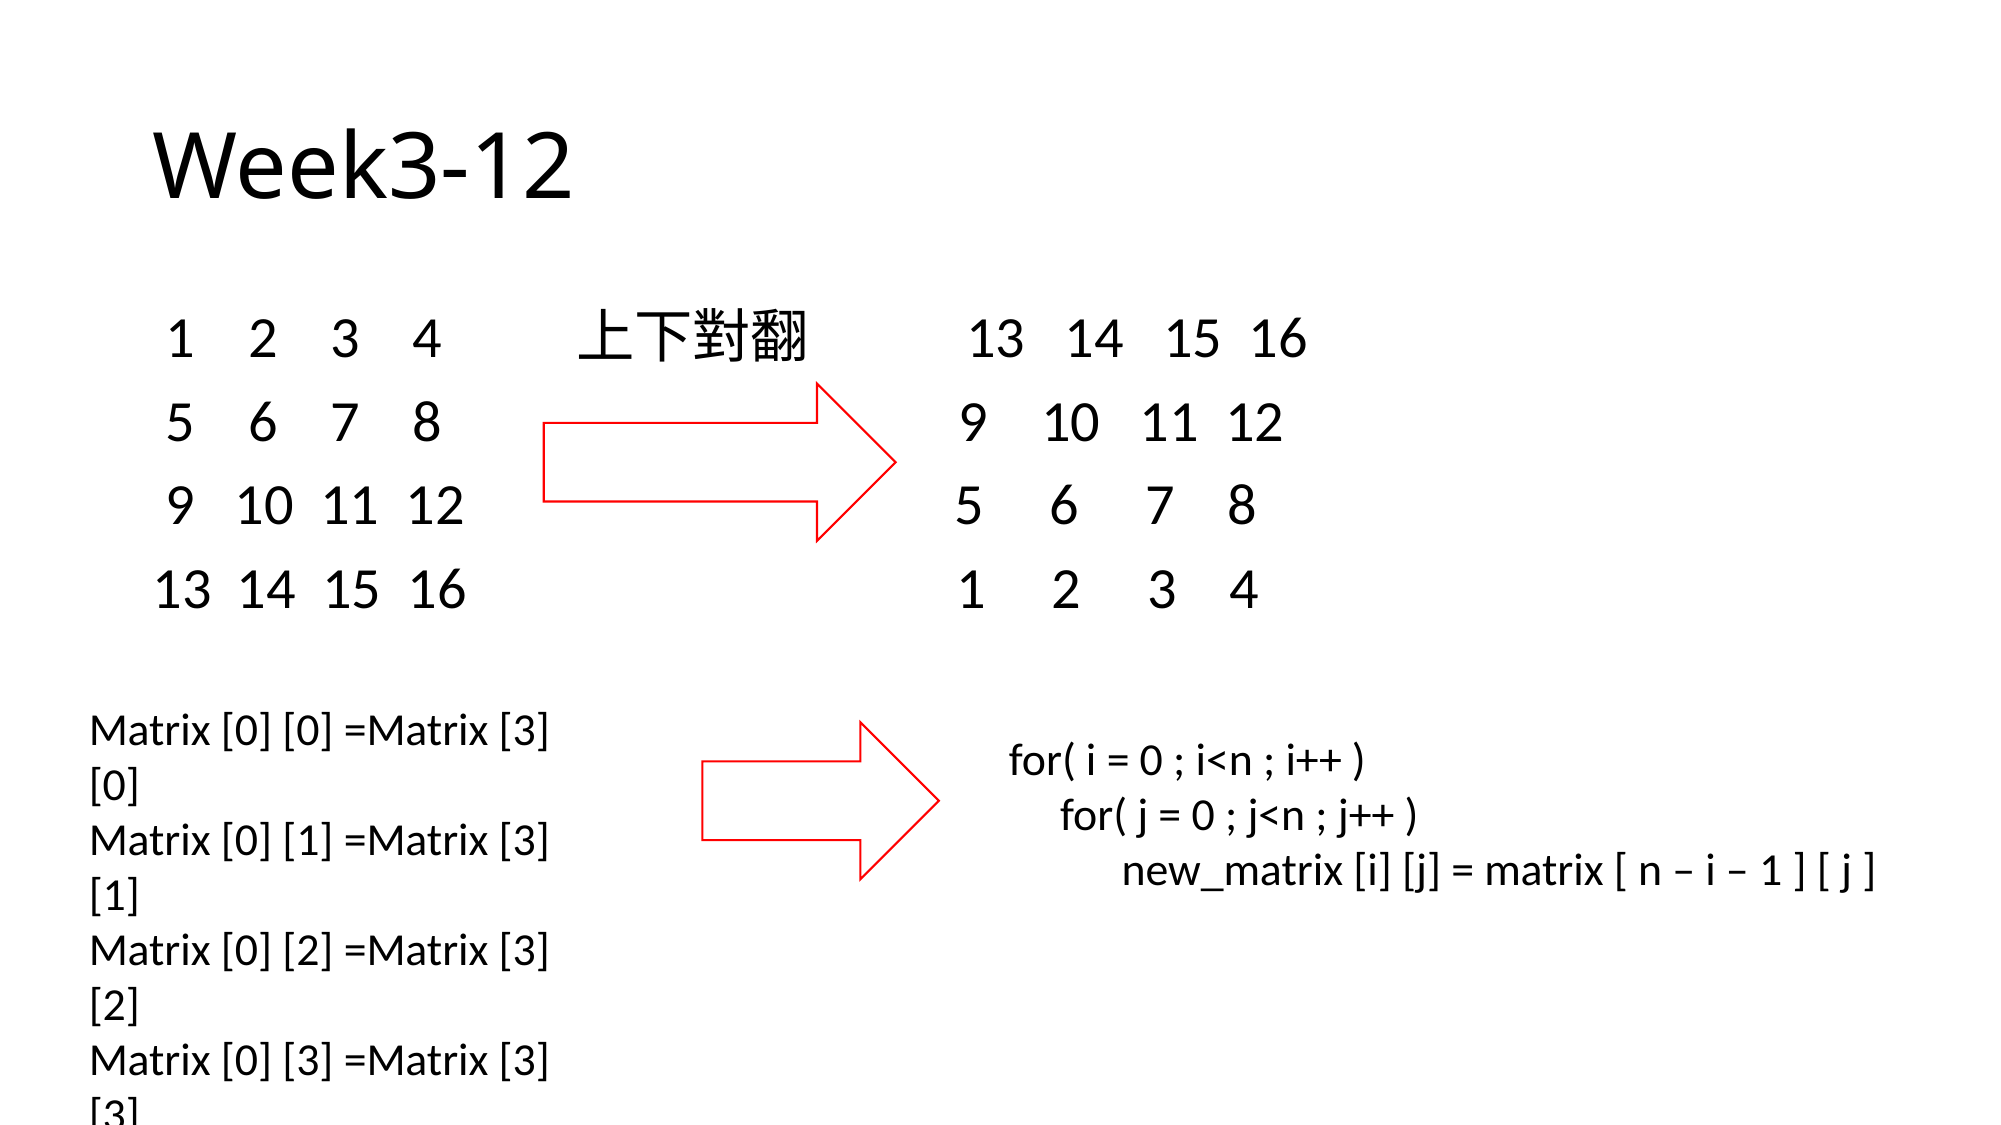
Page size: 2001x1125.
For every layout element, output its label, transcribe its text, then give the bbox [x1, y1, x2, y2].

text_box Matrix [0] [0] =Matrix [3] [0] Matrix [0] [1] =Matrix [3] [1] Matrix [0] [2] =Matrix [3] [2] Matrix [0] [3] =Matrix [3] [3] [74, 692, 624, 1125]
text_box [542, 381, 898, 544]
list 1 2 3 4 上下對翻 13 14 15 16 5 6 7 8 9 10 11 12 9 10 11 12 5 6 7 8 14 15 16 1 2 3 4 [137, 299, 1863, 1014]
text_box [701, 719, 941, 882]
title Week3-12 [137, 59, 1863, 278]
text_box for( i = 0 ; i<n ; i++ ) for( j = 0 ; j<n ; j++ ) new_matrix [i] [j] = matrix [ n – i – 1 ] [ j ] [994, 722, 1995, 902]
————————
Repeat the listing verbatim, pictures excluded.

Page size: 2001x1125.
For every layout element, output its label, transcribe its text, then give the bbox [x1, y1, x2, y2].

text_box Matrix [0] [0] =Matrix [3] [0] Matrix [0] [1] =Matrix [3] [1] Matrix [0] [2] =Matrix [3] [2] Matrix [0] [3] =Matrix [3] [3] [74, 692, 624, 1125]
text_box [542, 381, 898, 544]
list 1 2 3 4 上下對翻 13 14 15 16 5 6 7 8 9 10 11 12 9 10 11 12 5 6 7 8 14 15 16 1 2 3 4 [137, 299, 1863, 1014]
text_box [701, 719, 941, 882]
title Week3-12 [137, 59, 1863, 278]
text_box for( i = 0 ; i<n ; i++ ) for( j = 0 ; j<n ; j++ ) new_matrix [i] [j] = matrix [ n – i – 1 ] [ j ] [994, 722, 1995, 902]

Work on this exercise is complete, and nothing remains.